Les plus grands films documentaires sont des films qui prennent leur temps : "Shoah"(9h), "A l'ouest des rails"(10h), "Route one USA"(5h30) etc, conditions sine qua non à une plongée du spectateur dans un monde, à une complète immersion au-delà des simples images - des clichés, des surfaces. "La Chine" d'Antonioni a la bonne idée de suivre cette voie en regroupant sous forme de trois chapitres, trois films d'une grosse heure sur plus ou moins 1) Pékin, 2) la province de Lun-kiang, 3) Shanghaï.

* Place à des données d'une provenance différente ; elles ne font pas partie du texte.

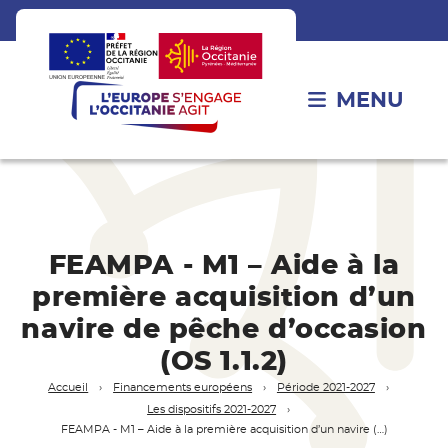
MENU
FEAMPA - M1 – Aide à la
première acquisition d’un
navire de pêche d’occasion
(OS 1.1.2)
Accueil
Financements européens
Période 2021-2027
Les dispositifs 2021-2027
FEAMPA - M1 – Aide à la première acquisition d’un navire (…)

Forcément le rencontre entre deux dinosaures comme Antonioni (archétype de l'intellectuel occidental) et La Chine (fascinant monstre oriental) produit des attentes énormes, au moins autant de questions, et quelques peurs. Où se place Antonioni en faisant son film ? Il l'entame en filmant une femme accouchant par césarienne et ayant pour seule anésthésie des piqûres d'acupuncture ! Il le termine en filmant pendant 20 minutes une représentation du cirque de Shanghaï. Entre les deux, en réalité, on comprend vite qu'Antonioni (ou son chef opérateur Luciano Tovoli) filme, et laisse ce matériau brut inchangé. Il montre mais s'efforce de ne pas ajouter-commenter-orienter. C'est impossible un film étant fait de choix (de cadrage, de montage, d'écriture) mais le réalisateur tente malgré tout de s'y tenir, de trouver une forme d'objectivité qui déplaira à tout le monde en 1974 (européens scandalisés - chinois ulcérés).

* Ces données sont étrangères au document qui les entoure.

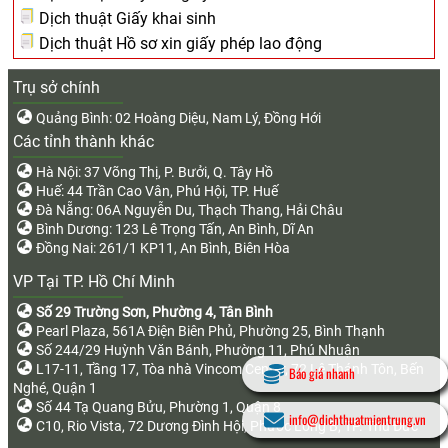
Dịch thuật Giấy khai sinh
Dịch thuật Hồ sơ xin giấy phép lao động
Trụ sở chính
Quảng Bình: 02 Hoàng Diệu, Nam Lý, Đồng Hới
Các tỉnh thành khác
Hà Nội: 37 Võng Thị, P. Bưởi, Q. Tây Hồ
Huế: 44 Trần Cao Vân, Phú Hội, TP. Huế
Đà Nẵng: 06A Nguyễn Du, Thạch Thang, Hải Châu
Bình Dương: 123 Lê Trọng Tấn, An Bình, Dĩ An
Đồng Nai: 261/1 KP11, An Bình, Biên Hòa
VP Tại TP. Hồ Chí Minh
Số 29 Trường Sơn, Phường 4, Tân Bình
Pearl Plaza, 561A Điện Biên Phủ, Phường 25, Bình Thạnh
Số 244/29 Huỳnh Văn Bánh, Phường 11, Phú Nhuận
L17-11, Tầng 17, Tòa nhà Vincom Center, 72 Lê Thánh Tôn, Bến
Báo giá nhanh
Nghé, Quận 1
Số 44 Tạ Quang Bửu, Phường 1, Quận 8
info@dichthuatmientrung.vn
C10, Rio Vista, 72 Dương Đình Hội, Phước Long B, TP. Thủ Đức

Plus précisément, le geste d'Antonioni est le suivant : filmer la Chine en filmant les chinois. Des yeux, des mains, des mouvements, peu de plans larges, peu de commentaires (et de ce côté la voix off fait le boulot comme un fonctionnaire fait ses heures). Le temps emportant tout, comme le Yang-Tsé-Kiang, le film se trouve une beauté, sa propre esthétique, figée, serrée sur les corps, pastelle, qui n'est pas pour nous déplaire. Ce sera donc un film sur une foule, sur des regards et des sourires, presque un film apolitique, et c'est là la plus grande surprise !
Quand on le voit filmer (je me répète) plus de 20 minutes le cirque, on aimerait que ce soit un commentaire ironique, que ce cirque soit celui des dirigeants, la mise en scène de Mao que regarderait le metteur en scène Antonioni (et en ce sens-là, c'est Barbet Schroeder qui a réussi le film parfait avec son "Amin Dada, autoportrait"). Mais il n'y a pas une once d'ironie dans toute l'oeuvre de l'italien, on le sait depuis longtemps. Ici il documente, conséquent, jusqu'au bout de ces 3h40 sérieuses comme un jour sans riz. Voir "La Chine" en 2013 intrigue, déçoit un peu peut-être, apprend sûrement aussi sur un monde qui n'existe plus.